July 29, 2011 / 8:49 PM / 9 years ago

CANADA FX DEBT-C$ skids on weak GDP data, US default fears

 * C$ ends at C$0.9555 vs US$, or $1.0466
 * Bond prices extend gains across curve
 * Canada May GDP unexpectedly contracts
 * US Q2 GDP up less than forecast, Q1 revised down
 * C$ down 0.7 pct for week, up 0.9 pct for month
 (Updates to close, adds details, comments)
 By Claire Sibonney
 TORONTO, July 29 (Reuters) - The Canadian dollar tumbled
against the greenback on Friday as the U.S. debt default crisis
and disappointing North American GDP data raised the specter
that the economy could fall into recession.
 The Canadian economy unexpectedly shrank in May as bad
weather, a strong Canadian dollar and tepid U.S. demand took a
toll, cutting expectations for an interest-rate increase.
 South of the border, data showed the U.S. economy stumbled
badly in the first half of 2011 and came dangerously close to
contracting in the January-March period, raising the risk of a
recession if a standoff over the nation's debt does not end
quickly. [nCAT005481]
 "The last couple days things really turned against Canada a
little bit," said Steve Butler, director of foreign exchange
trading at Scotia Capital. "Just this whole (debt) situation in
the U.S. is obviously causing the market a lot of angst ... but
really today the GDP hit us kind of as a left, right,"
 The Canadian dollar CAD=D4 finished the North American
session at C$0.9555 to the U.S. dollar, or $1.0466, down from
Thursday's close at C$0.9516 to the U.S. dollar, or $1.0509.
The Canadian dollar was down 0.7 percent for the week, but it
was up 0.9 percent for the month of July.
 Following the release of the GDP data in the morning, the
currency fell as low as C$0.9590 versus the U.S. dollar, its
lowest level since July 19.
 Butler said recent support for the Canadian dollar at
C$0.9520 turned into resistance on Friday. On the flipside, he
said C$0.9640-50 was now in play.
 Most Canadian markets will be closed on Monday for various
provincial holidays, but Butler said he expects the currency to
trade fully as U.S. and European markets will be open.
 Next week, all eyes will be the Aug. 2 deadline to raise
the U.S. debt ceiling as Republicans pressed ahead with a
deficit plan that cannot pass Congress and President Barack
Obama urged lawmakers to find a way "out of this mess".
 The market is also braced for critical monthly employment
data for Canada and the United States next Friday.
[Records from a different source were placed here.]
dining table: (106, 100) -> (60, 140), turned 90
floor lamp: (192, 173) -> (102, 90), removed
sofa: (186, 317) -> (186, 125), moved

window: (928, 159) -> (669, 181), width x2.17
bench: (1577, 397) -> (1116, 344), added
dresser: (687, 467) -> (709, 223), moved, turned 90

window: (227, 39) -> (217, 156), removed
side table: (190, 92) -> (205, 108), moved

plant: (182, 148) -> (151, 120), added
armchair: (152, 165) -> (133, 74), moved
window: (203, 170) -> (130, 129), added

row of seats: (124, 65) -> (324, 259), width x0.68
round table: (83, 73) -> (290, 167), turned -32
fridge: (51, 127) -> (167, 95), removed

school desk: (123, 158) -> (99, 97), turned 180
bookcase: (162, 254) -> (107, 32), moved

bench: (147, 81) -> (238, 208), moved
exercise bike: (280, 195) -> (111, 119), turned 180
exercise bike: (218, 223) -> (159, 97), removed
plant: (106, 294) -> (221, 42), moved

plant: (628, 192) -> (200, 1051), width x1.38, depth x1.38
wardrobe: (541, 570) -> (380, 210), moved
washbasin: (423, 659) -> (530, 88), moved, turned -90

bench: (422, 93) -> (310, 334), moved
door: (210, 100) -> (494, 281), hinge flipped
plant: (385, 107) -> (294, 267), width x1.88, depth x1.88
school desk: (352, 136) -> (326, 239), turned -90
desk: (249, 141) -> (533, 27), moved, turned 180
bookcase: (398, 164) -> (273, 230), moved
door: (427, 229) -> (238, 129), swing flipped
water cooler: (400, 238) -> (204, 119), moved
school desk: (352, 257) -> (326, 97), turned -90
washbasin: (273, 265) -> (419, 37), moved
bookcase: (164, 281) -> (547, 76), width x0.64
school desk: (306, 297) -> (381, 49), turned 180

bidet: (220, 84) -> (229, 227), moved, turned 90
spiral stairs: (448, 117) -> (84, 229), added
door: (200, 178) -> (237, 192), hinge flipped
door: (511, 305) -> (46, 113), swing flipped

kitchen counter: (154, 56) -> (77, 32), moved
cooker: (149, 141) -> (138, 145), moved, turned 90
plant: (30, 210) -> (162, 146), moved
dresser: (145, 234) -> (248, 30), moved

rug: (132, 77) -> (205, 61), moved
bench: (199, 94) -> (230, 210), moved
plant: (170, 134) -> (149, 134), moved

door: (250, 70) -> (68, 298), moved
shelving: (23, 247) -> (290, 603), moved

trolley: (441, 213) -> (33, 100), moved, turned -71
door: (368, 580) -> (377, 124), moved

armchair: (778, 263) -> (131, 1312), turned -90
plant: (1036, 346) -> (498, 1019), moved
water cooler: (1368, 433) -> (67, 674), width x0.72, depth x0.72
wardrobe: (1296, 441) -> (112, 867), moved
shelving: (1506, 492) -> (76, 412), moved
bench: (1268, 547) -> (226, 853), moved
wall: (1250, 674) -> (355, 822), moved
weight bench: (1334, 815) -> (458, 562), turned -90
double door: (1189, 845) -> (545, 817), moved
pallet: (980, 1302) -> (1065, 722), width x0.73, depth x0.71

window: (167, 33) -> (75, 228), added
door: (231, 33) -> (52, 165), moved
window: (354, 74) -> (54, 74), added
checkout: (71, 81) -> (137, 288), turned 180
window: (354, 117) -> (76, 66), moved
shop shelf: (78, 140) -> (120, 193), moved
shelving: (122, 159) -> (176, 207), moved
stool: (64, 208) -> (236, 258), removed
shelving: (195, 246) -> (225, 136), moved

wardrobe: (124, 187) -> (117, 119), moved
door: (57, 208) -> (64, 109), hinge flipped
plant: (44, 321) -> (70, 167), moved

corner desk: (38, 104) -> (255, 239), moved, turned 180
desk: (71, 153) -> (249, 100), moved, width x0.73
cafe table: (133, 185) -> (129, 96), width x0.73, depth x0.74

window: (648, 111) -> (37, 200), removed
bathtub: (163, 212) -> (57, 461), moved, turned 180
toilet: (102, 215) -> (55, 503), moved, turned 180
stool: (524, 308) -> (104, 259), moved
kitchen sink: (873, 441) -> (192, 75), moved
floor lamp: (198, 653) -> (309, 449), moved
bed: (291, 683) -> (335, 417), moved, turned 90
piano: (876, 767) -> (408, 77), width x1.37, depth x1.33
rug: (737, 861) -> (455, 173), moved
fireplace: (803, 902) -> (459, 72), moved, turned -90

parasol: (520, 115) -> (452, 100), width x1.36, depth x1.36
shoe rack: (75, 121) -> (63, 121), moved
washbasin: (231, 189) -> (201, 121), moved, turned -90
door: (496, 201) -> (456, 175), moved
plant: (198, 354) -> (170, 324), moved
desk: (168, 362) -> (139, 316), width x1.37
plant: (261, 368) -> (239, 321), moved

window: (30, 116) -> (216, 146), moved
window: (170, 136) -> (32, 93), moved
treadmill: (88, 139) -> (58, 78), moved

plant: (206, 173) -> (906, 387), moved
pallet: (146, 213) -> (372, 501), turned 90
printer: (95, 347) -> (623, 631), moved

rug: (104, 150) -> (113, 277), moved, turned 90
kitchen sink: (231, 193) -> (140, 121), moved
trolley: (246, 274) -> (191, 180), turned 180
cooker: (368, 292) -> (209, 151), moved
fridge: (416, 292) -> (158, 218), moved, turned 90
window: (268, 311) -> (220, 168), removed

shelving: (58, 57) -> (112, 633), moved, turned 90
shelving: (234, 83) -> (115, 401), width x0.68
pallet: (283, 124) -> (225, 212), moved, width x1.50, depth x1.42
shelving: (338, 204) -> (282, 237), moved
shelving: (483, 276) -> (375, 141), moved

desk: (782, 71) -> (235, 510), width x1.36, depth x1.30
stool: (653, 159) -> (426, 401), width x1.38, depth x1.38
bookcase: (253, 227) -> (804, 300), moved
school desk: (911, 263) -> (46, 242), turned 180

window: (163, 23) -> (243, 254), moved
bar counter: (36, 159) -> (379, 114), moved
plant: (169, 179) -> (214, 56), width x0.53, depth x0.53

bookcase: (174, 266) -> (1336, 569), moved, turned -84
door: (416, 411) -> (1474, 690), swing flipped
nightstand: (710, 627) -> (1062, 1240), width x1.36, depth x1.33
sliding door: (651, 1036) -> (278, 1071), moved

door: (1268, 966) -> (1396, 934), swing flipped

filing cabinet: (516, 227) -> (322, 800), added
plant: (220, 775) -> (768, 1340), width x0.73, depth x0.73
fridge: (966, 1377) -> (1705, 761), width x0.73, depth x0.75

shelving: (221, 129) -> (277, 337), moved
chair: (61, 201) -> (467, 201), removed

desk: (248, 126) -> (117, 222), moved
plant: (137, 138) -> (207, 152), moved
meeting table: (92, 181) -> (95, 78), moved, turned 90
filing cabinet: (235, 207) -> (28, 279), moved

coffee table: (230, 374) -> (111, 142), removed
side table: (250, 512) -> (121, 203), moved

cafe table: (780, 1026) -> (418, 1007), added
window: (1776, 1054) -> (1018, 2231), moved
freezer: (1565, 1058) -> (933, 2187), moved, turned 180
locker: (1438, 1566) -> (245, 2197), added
 The gross domestic product figures on Friday ratcheted down
market expectations that the Bank of Canada will raise interest
rates in the autumn.
 "I get the feeling that the market that was talking a
couple of weeks ago about a hawkish (Bank of Canada) Governor
(Mark) Carney is now going to start to take away some of those
thoughts," Butler said.
 "We're going to start talking about the fact that things
look a little bit gloomy now for the Canadian economy and the
prospects of another rate hike seem to be kind of slim to none
this year."
 A Reuters poll conducted last week showed most of Canada's
primary dealers expect the central bank to raise interest rates
in September or October. [CA/POLL]
  Overnight index swaps -- which trade based on expectations
for the key central bank policy rate -- showed investors paring
back bets on a rate hikes in September, October and December.
 "While we believe that the most likely outcome is a mild
pick-up in growth over the second half, the starting point is
even weaker than we expected and there are still clearly plenty
of potential dangers lurking ahead for the economy," Doug
Porter, deputy chief economist at BMO Capital Markets, said in
a note to clients.
 Canadian bond prices rallied, tracking U.S. Treasuries
higher on worries over economic growth and the outcome of U.S.
deficit wrangling. [US/]
 Canada outperformed its U.S. counterpart in the
interest-rate sensitive short end of the curve, but lagged in
the long end.
 The two-year Canadian government bond CA2YT=RR rose 18
Canadian cents to yield 1.390 percent, while the 10-year bond
CA10YT=RR jumped 81 Canadian cents to yield 2.787 percent.